As I've remarked before, Robert Anton Wilson was a libertarian, but perhaps not a conventional one. Explaining his vote for John Anderson in 1980 he said, "Ideologically, of course, I should have voted for Ed Clark, the Libertarian Party candidate; but I am not that kind of Libertarian, really; I don't hate poor people."
The current term for libertarians who favor a social safety net for the poor and who worry about issues such as sexism and racism is "liberaltarian," although the movement scarcely amounts to more than a few bloggers and their followers and commenters. There's some news from the world of liberaltarianism that I thought I would pass along.
First, the good news. Two of the leaders of the nascent movement, Brink Lindsey and Will Wilkinson, are at work on a book, tentatively titled "The Free Market Progressive: How We Can Use Capitalist Acts Between Consenting Adults to Create Peace, Prosperity, and Justice." If it's a good enough book, it could serve as a kind of manifesto for the movement. I doubt it will be a visionary as Robert Anton Wilson's political writings, but it could be a tad more practical. I'll just add that I hope the book discussed Milton Friedman's negative income tax, which both RAW and Wilkinson have expressed interest in.
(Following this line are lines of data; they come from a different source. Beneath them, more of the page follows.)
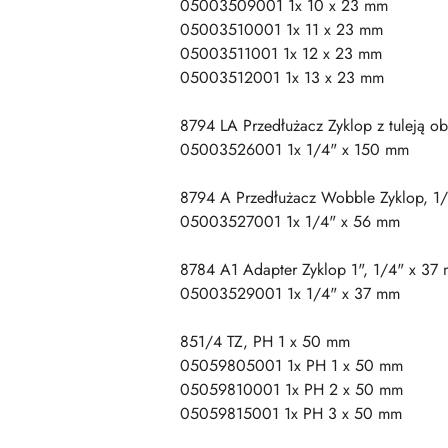
05003509001 1x 10 x 23 mm
05003510001 1x 11 x 23 mm
05003511001 1x 12 x 23 mm
05003512001 1x 13 x 23 mm
8794 LA Przedłużacz Zyklop z tuleją o
05003526001 1x 1/4" x 150 mm
8794 A Przedłużacz Wobble Zyklop, 1/
05003527001 1x 1/4" x 56 mm
8784 A1 Adapter Zyklop 1", 1/4" x 37
05003529001 1x 1/4" x 37 mm
851/4 TZ, PH 1 x 50 mm
05059805001 1x PH 1 x 50 mm
05059810001 1x PH 2 x 50 mm
05059815001 1x PH 3 x 50 mm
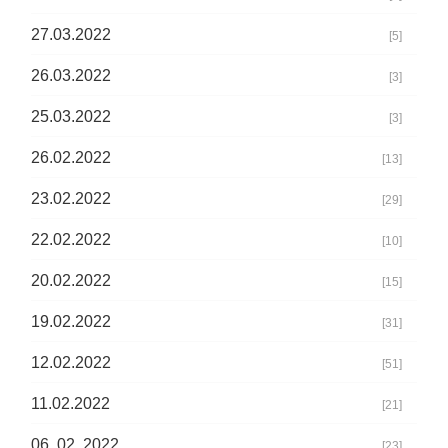
27.03.2022
[5]
26.03.2022
[3]
25.03.2022
[3]
26.02.2022
[13]
23.02.2022
[29]
22.02.2022
[10]
20.02.2022
[15]
19.02.2022
[31]
12.02.2022
[51]
11.02.2022
[21]
06. 02. 2022
[23]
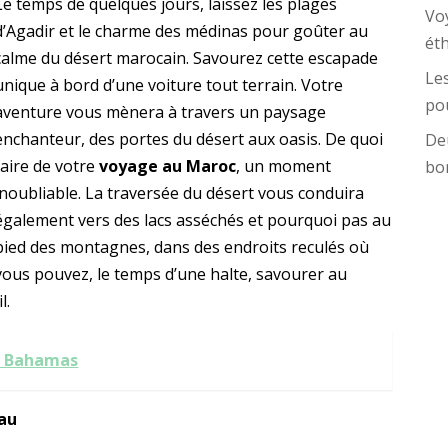
Le temps de quelques jours, laissez les plages
Vo
d’Agadir et le charme des médinas pour goûter au
ét
calme du désert marocain. Savourez cette escapade
Les
unique à bord d’une voiture tout terrain. Votre
pou
aventure vous mènera à travers un paysage
enchanteur, des portes du désert aux oasis. De quoi
Deu
faire de votre
voyage au Maroc
, un moment
bo
inoubliable. La traversée du désert vous conduira
également vers des lacs asséchés et pourquoi pas au
pied des montagnes, dans des endroits reculés où
vous pouvez, le temps d’une halte, savourer au
l.
ux Bahamas
eau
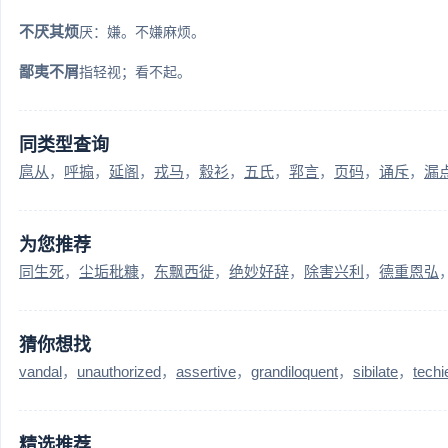
不厌其烦
厌：嫌。不嫌麻烦。
鄙夷不屑
指轻视；看不起。
同类型查询
扈从
呼搧
延阁
戎马
縠衫
五氏
郛言
页码
诵斥
漏
为您推荐
同生死
尘垢秕糠
东飘西徙
绝妙好辞
除害兴利
德重恩弘
猜你想找
vandal
unauthorized
assertive
grandiloquent
sibilate
techi
精选推荐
The possible bad news: Lindsey and Wilkinson apparently have been forced out in a purge at the Cato Institute, the libertarian think-tank in Washington, D.C., according to this report from Dave Weigel. This would suggest there's no room for liberaltarians at the leading libertarian think tank. Also note, however, this post by Ilya Somin, which disputes the "purge" theory. None of the actual principals are talking candidly at the moment, so it's hard to say who has the real story.